Die Idee zur Kita-Nutzung könnte den Kreis-Plan nun über den Haufen werfen, scheint es. Denn Bedarf an weiteren Kinderbetreuungsplätzen gibt es durchaus – nicht zuletzt aufgrund des Zuzugs von Flüchtlingsfamilien.

Da das Thema bisher nur hinter verschlossenen Türen besprochen wurde, will offiziell niemand Stellung nehmen zu dem Meinungsumschwung.
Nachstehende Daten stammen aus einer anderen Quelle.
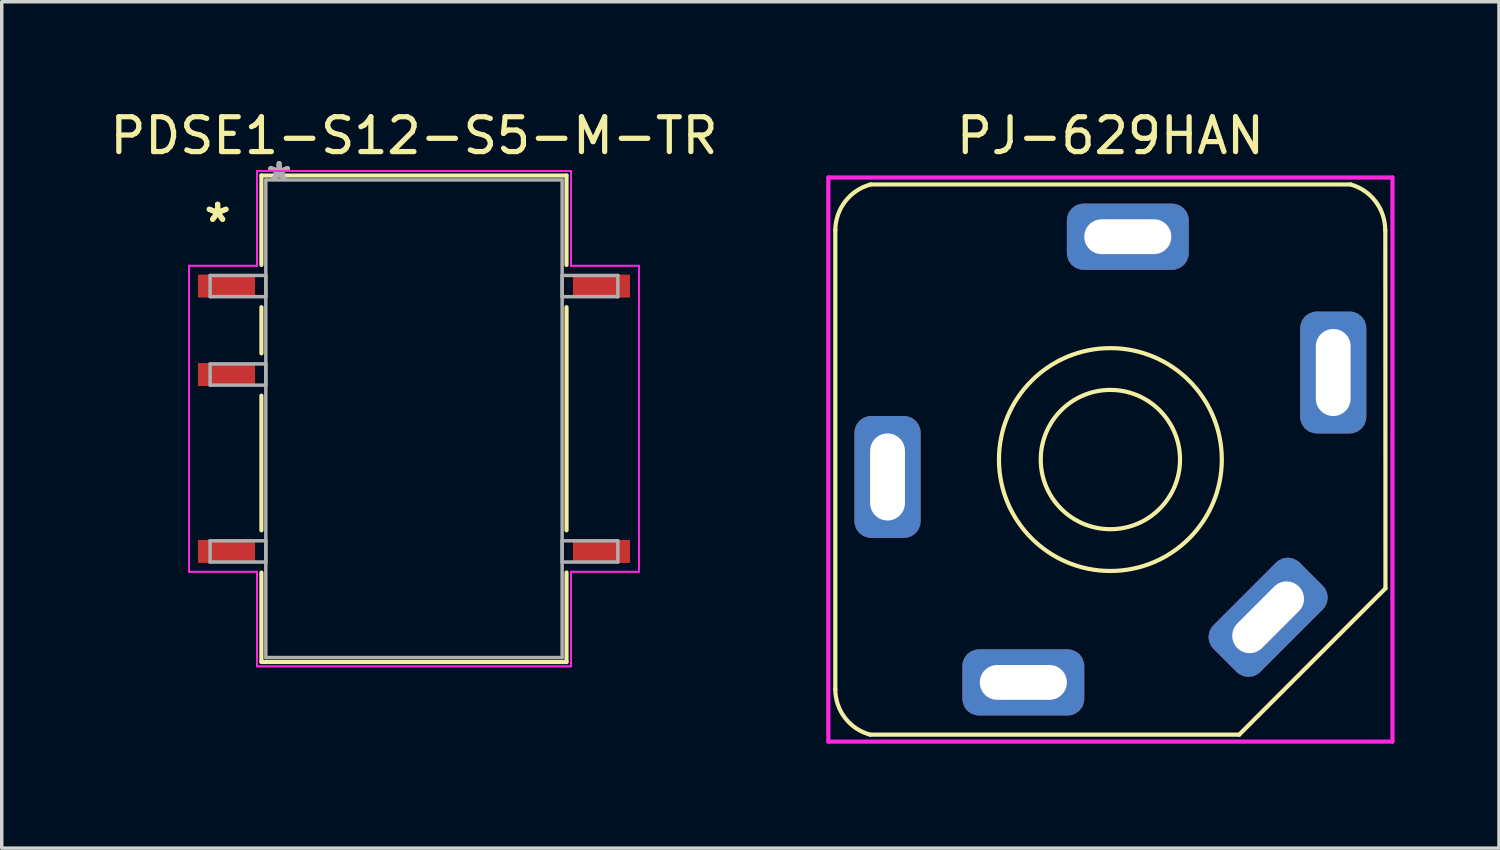
<source format=kicad_pcb>
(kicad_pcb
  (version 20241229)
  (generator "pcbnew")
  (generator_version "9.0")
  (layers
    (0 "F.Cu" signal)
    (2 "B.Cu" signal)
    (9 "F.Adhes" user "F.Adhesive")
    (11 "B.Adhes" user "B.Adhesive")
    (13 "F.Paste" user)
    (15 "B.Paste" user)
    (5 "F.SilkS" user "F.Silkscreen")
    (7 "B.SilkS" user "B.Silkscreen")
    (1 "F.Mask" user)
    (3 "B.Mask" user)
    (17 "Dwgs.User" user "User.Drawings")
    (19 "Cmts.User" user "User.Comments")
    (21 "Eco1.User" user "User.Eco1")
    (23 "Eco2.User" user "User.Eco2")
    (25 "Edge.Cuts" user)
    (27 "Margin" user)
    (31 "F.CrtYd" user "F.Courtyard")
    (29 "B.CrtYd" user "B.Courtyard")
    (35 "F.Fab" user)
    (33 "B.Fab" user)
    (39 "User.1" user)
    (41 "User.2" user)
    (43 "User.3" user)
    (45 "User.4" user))
  (footprint "PDSE1-S12-S5-M-TR"
    (layer "F.Cu")
    (at 8.839 8.976)
    (property "Reference" "PDSE1-S12-S5-M-TR" (at 0 -8.128 0) (layer "F.SilkS") (effects (font (size 1 1) (thickness 0.15))))
    (attr through_hole)
    (fp_line (start -4.381 -6.985) (end -4.381 -4.417) (stroke (width 0.12) (type solid)) (layer "F.SilkS"))
    (fp_line (start -4.381 -3.203) (end -4.381 -1.877) (stroke (width 0.12) (type solid)) (layer "F.SilkS"))
    (fp_line (start -4.381 -0.663) (end -4.381 3.203) (stroke (width 0.12) (type solid)) (layer "F.SilkS"))
    (fp_line (start -4.381 4.417) (end -4.381 6.985) (stroke (width 0.12) (type solid)) (layer "F.SilkS"))
    (fp_line (start -4.381 6.985) (end 4.381 6.985) (stroke (width 0.12) (type solid)) (layer "F.SilkS"))
    (fp_line (start 4.381 -6.985) (end -4.381 -6.985) (stroke (width 0.12) (type solid)) (layer "F.SilkS"))
    (fp_line (start 4.381 -4.417) (end 4.381 -6.985) (stroke (width 0.12) (type solid)) (layer "F.SilkS"))
    (fp_line (start 4.381 3.203) (end 4.381 -3.203) (stroke (width 0.12) (type solid)) (layer "F.SilkS"))
    (fp_line (start 4.381 6.985) (end 4.381 4.417) (stroke (width 0.12) (type solid)) (layer "F.SilkS"))
    (fp_line (start -6.459 -4.394) (end -4.508 -4.394) (stroke (width 0.05) (type solid)) (layer "F.CrtYd"))
    (fp_line (start -6.459 -4.394) (end -4.508 -4.394) (stroke (width 0.05) (type solid)) (layer "F.CrtYd"))
    (fp_line (start -6.459 4.394) (end -6.459 -4.394) (stroke (width 0.05) (type solid)) (layer "F.CrtYd"))
    (fp_line (start -6.459 4.394) (end -6.459 -4.394) (stroke (width 0.05) (type solid)) (layer "F.CrtYd"))
    (fp_line (start -6.459 4.394) (end -4.508 4.394) (stroke (width 0.05) (type solid)) (layer "F.CrtYd"))
    (fp_line (start -4.508 -7.112) (end 4.508 -7.112) (stroke (width 0.05) (type solid)) (layer "F.CrtYd"))
    (fp_line (start -4.508 -7.112) (end 4.508 -7.112) (stroke (width 0.05) (type solid)) (layer "F.CrtYd"))
    (fp_line (start -4.508 -4.394) (end -4.508 -7.112) (stroke (width 0.05) (type solid)) (layer "F.CrtYd"))
    (fp_line (start -4.508 -4.394) (end -4.508 -7.112) (stroke (width 0.05) (type solid)) (layer "F.CrtYd"))
    (fp_line (start -4.508 4.394) (end -6.459 4.394) (stroke (width 0.05) (type solid)) (layer "F.CrtYd"))
    (fp_line (start -4.508 7.112) (end -4.508 4.394) (stroke (width 0.05) (type solid)) (layer "F.CrtYd"))
    (fp_line (start -4.508 7.112) (end -4.508 4.394) (stroke (width 0.05) (type solid)) (layer "F.CrtYd"))
    (fp_line (start 4.508 -7.112) (end 4.508 -4.394) (stroke (width 0.05) (type solid)) (layer "F.CrtYd"))
    (fp_line (start 4.508 -7.112) (end 4.508 -4.394) (stroke (width 0.05) (type solid)) (layer "F.CrtYd"))
    (fp_line (start 4.508 -4.394) (end 6.459 -4.394) (stroke (width 0.05) (type solid)) (layer "F.CrtYd"))
    (fp_line (start 4.508 4.394) (end 4.508 7.112) (stroke (width 0.05) (type solid)) (layer "F.CrtYd"))
    (fp_line (start 4.508 4.394) (end 4.508 7.112) (stroke (width 0.05) (type solid)) (layer "F.CrtYd"))
    (fp_line (start 4.508 7.112) (end -4.508 7.112) (stroke (width 0.05) (type solid)) (layer "F.CrtYd"))
    (fp_line (start 4.508 7.112) (end -4.508 7.112) (stroke (width 0.05) (type solid)) (layer "F.CrtYd"))
    (fp_line (start 6.459 -4.394) (end 4.508 -4.394) (stroke (width 0.05) (type solid)) (layer "F.CrtYd"))
    (fp_line (start 6.459 -4.394) (end 6.459 4.394) (stroke (width 0.05) (type solid)) (layer "F.CrtYd"))
    (fp_line (start 6.459 -4.394) (end 6.459 4.394) (stroke (width 0.05) (type solid)) (layer "F.CrtYd"))
    (fp_line (start 6.459 4.394) (end 4.508 4.394) (stroke (width 0.05) (type solid)) (layer "F.CrtYd"))
    (fp_line (start 6.459 4.394) (end 4.508 4.394) (stroke (width 0.05) (type solid)) (layer "F.CrtYd"))
    (fp_line (start -5.855 -4.115) (end -5.855 -3.505) (stroke (width 0.1) (type solid)) (layer "F.Fab"))
    (fp_line (start -5.855 -3.505) (end -4.255 -3.505) (stroke (width 0.1) (type solid)) (layer "F.Fab"))
    (fp_line (start -5.855 -1.575) (end -5.855 -0.965) (stroke (width 0.1) (type solid)) (layer "F.Fab"))
    (fp_line (start -5.855 -0.965) (end -4.255 -0.965) (stroke (width 0.1) (type solid)) (layer "F.Fab"))
    (fp_line (start -5.855 3.505) (end -5.855 4.115) (stroke (width 0.1) (type solid)) (layer "F.Fab"))
    (fp_line (start -5.855 4.115) (end -4.255 4.115) (stroke (width 0.1) (type solid)) (layer "F.Fab"))
    (fp_line (start -4.255 -6.858) (end -4.255 6.858) (stroke (width 0.1) (type solid)) (layer "F.Fab"))
    (fp_line (start -4.255 -4.115) (end -5.855 -4.115) (stroke (width 0.1) (type solid)) (layer "F.Fab"))
    (fp_line (start -4.255 -3.505) (end -4.255 -4.115) (stroke (width 0.1) (type solid)) (layer "F.Fab"))
    (fp_line (start -4.255 -1.575) (end -5.855 -1.575) (stroke (width 0.1) (type solid)) (layer "F.Fab"))
    (fp_line (start -4.255 -0.965) (end -4.255 -1.575) (stroke (width 0.1) (type solid)) (layer "F.Fab"))
    (fp_line (start -4.255 3.505) (end -5.855 3.505) (stroke (width 0.1) (type solid)) (layer "F.Fab"))
    (fp_line (start -4.255 4.115) (end -4.255 3.505) (stroke (width 0.1) (type solid)) (layer "F.Fab"))
    (fp_line (start -4.255 6.858) (end 4.255 6.858) (stroke (width 0.1) (type solid)) (layer "F.Fab"))
    (fp_line (start 4.255 -6.858) (end -4.255 -6.858) (stroke (width 0.1) (type solid)) (layer "F.Fab"))
    (fp_line (start 4.255 -4.115) (end 4.255 -3.505) (stroke (width 0.1) (type solid)) (layer "F.Fab"))
    (fp_line (start 4.255 -3.505) (end 5.855 -3.505) (stroke (width 0.1) (type solid)) (layer "F.Fab"))
    (fp_line (start 4.255 3.505) (end 4.255 4.115) (stroke (width 0.1) (type solid)) (layer "F.Fab"))
    (fp_line (start 4.255 4.115) (end 5.855 4.115) (stroke (width 0.1) (type solid)) (layer "F.Fab"))
    (fp_line (start 4.255 6.858) (end 4.255 -6.858) (stroke (width 0.1) (type solid)) (layer "F.Fab"))
    (fp_line (start 5.855 -4.115) (end 4.255 -4.115) (stroke (width 0.1) (type solid)) (layer "F.Fab"))
    (fp_line (start 5.855 -3.505) (end 5.855 -4.115) (stroke (width 0.1) (type solid)) (layer "F.Fab"))
    (fp_line (start 5.855 3.505) (end 4.255 3.505) (stroke (width 0.1) (type solid)) (layer "F.Fab"))
    (fp_line (start 5.855 4.115) (end 5.855 3.505) (stroke (width 0.1) (type solid)) (layer "F.Fab"))
    (fp_text user "*" (at -5.639 -5.613 0) (layer "F.SilkS") (effects (font (size 1 1) (thickness 0.15))))
    (fp_text user "*" (at -5.639 -5.613 0) (layer "F.SilkS") (effects (font (size 1 1) (thickness 0.15))))
    (fp_text user "*" (at -3.873 -6.782 0) (layer "F.Fab") (effects (font (size 1 1) (thickness 0.15))))
    (fp_text user "*" (at -3.873 -6.782 0) (layer "F.Fab") (effects (font (size 1 1) (thickness 0.15))))
    (pad "1" smd rect (at -5.385 -3.81) (size 1.64 0.66) (layers "F.Cu" "F.Mask" "F.Paste"))
    (pad "2" smd rect (at -5.385 -1.27) (size 1.64 0.66) (layers "F.Cu" "F.Mask" "F.Paste"))
    (pad "4" smd rect (at -5.385 3.81) (size 1.64 0.66) (layers "F.Cu" "F.Mask" "F.Paste"))
    (pad "5" smd rect (at 5.385 3.81) (size 1.64 0.66) (layers "F.Cu" "F.Mask" "F.Paste"))
    (pad "8" smd rect (at 5.385 -3.81) (size 1.64 0.66) (layers "F.Cu" "F.Mask" "F.Paste")))
  (footprint "PJ-629HAN"
    (layer "F.Cu")
    (at 28.839 10.148)
    (property "Reference" "PJ-629HAN" (at 0 -9.3 0) (unlocked yes) (layer "F.SilkS") (effects (font (size 1 1) (thickness 0.15))))
    (attr through_hole)
    (fp_line (start -7.9 -6.592) (end -7.9 6.6) (stroke (width 0.12) (type solid)) (layer "F.SilkS"))
    (fp_line (start -6.9 7.9) (end 3.7 7.9) (stroke (width 0.12) (type solid)) (layer "F.SilkS"))
    (fp_line (start 6.9 -7.9) (end -6.889 -7.9) (stroke (width 0.12) (type solid)) (layer "F.SilkS"))
    (fp_line (start 7.896 -6.593) (end 7.9 3.7) (stroke (width 0.12) (type solid)) (layer "F.SilkS"))
    (fp_line (start 7.9 3.7) (end 3.7 7.9) (stroke (width 0.12) (type solid)) (layer "F.SilkS"))
    (fp_arc (start -7.9 -6.592466) (mid -7.613823 -7.415795) (end -6.889038 -7.9) (stroke (width 0.12) (type solid)) (layer "F.SilkS"))
    (fp_arc (start -6.9 7.9) (mid -7.620403 7.41954) (end -7.9 6.6) (stroke (width 0.12) (type solid)) (layer "F.SilkS"))
    (fp_arc (start 6.9 -7.9) (mid 7.61632 -7.411975) (end 7.892466 -6.590376) (stroke (width 0.12) (type solid)) (layer "F.SilkS"))
    (fp_circle (center 0 0) (end 2 0) (stroke (width 0.12) (type solid)) (fill no) (layer "F.SilkS"))
    (fp_circle (center 0 0) (end 3.2 0) (stroke (width 0.12) (type solid)) (fill no) (layer "F.SilkS"))
    (fp_line (start -8.1 -8.1) (end 8.1 -8.1) (stroke (width 0.12) (type solid)) (layer "F.CrtYd"))
    (fp_line (start -8.1 8.1) (end -8.1 -8.1) (stroke (width 0.12) (type solid)) (layer "F.CrtYd"))
    (fp_line (start -8.1 8.1) (end 8.1 8.1) (stroke (width 0.12) (type solid)) (layer "F.CrtYd"))
    (fp_line (start 8.1 -8.1) (end 8.1 8.1) (stroke (width 0.12) (type solid)) (layer "F.CrtYd"))
    (pad "R" thru_hole roundrect (at -6.4 0.5 270) (size 3.5 1.9) (drill oval 2.5 1) (layers "*.Cu" "*.Mask") (roundrect_rratio 0.25))
    (pad "RN" thru_hole roundrect (at -2.5 6.4 180) (size 3.5 1.9) (drill oval 2.5 1) (layers "*.Cu" "*.Mask") (roundrect_rratio 0.25))
    (pad "S" thru_hole roundrect (at 4.53 4.53 45) (size 3.5 1.9) (drill oval 2.5 1) (layers "*.Cu" "*.Mask") (roundrect_rratio 0.25))
    (pad "T" thru_hole roundrect (at 0.5 -6.4 180) (size 3.5 1.9) (drill oval 2.5 1) (layers "*.Cu" "*.Mask") (roundrect_rratio 0.25))
    (pad "TN" thru_hole roundrect (at 6.4 -2.5 90) (size 3.5 1.9) (drill oval 2.5 1) (layers "*.Cu" "*.Mask") (roundrect_rratio 0.25)))
  (gr_rect
    (start -3 -3)
    (end 39.999 21.308)
    (stroke (width 0.1) (type default))
    (fill no)
    (layer "Edge.Cuts")))
</source>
Beschließen müssen auch darüber ohnehin die Politiker.

„Es gibt den Vorschlag der Stadt Bad Pyrmont, das Gebäude künftig für die Bereiche Schulen/Kinderbetreuung zu nutzen und es deshalb vom Landkreis zu erwerben“, heißt es auf Anfrage aus dem Kreishaus. Diesen Vorschlag prüfe die Kreisverwaltung nun.

Was den Kauf der Schule für die Stadt nun offenbar attraktiv macht: Statt der früher aus Hameln genannten rund eineinhalb Millionen soll das Haus nun plötzlich nur noch knapp die Hälfte kosten: 700 000 Euro. Weil die Kinderbetreuung wegen des einklagbaren Anspruchs zu den Pflichtaufgaben zählt, stünde einem Ankauf wohl nicht einmal die Haushaltssicherung im Weg.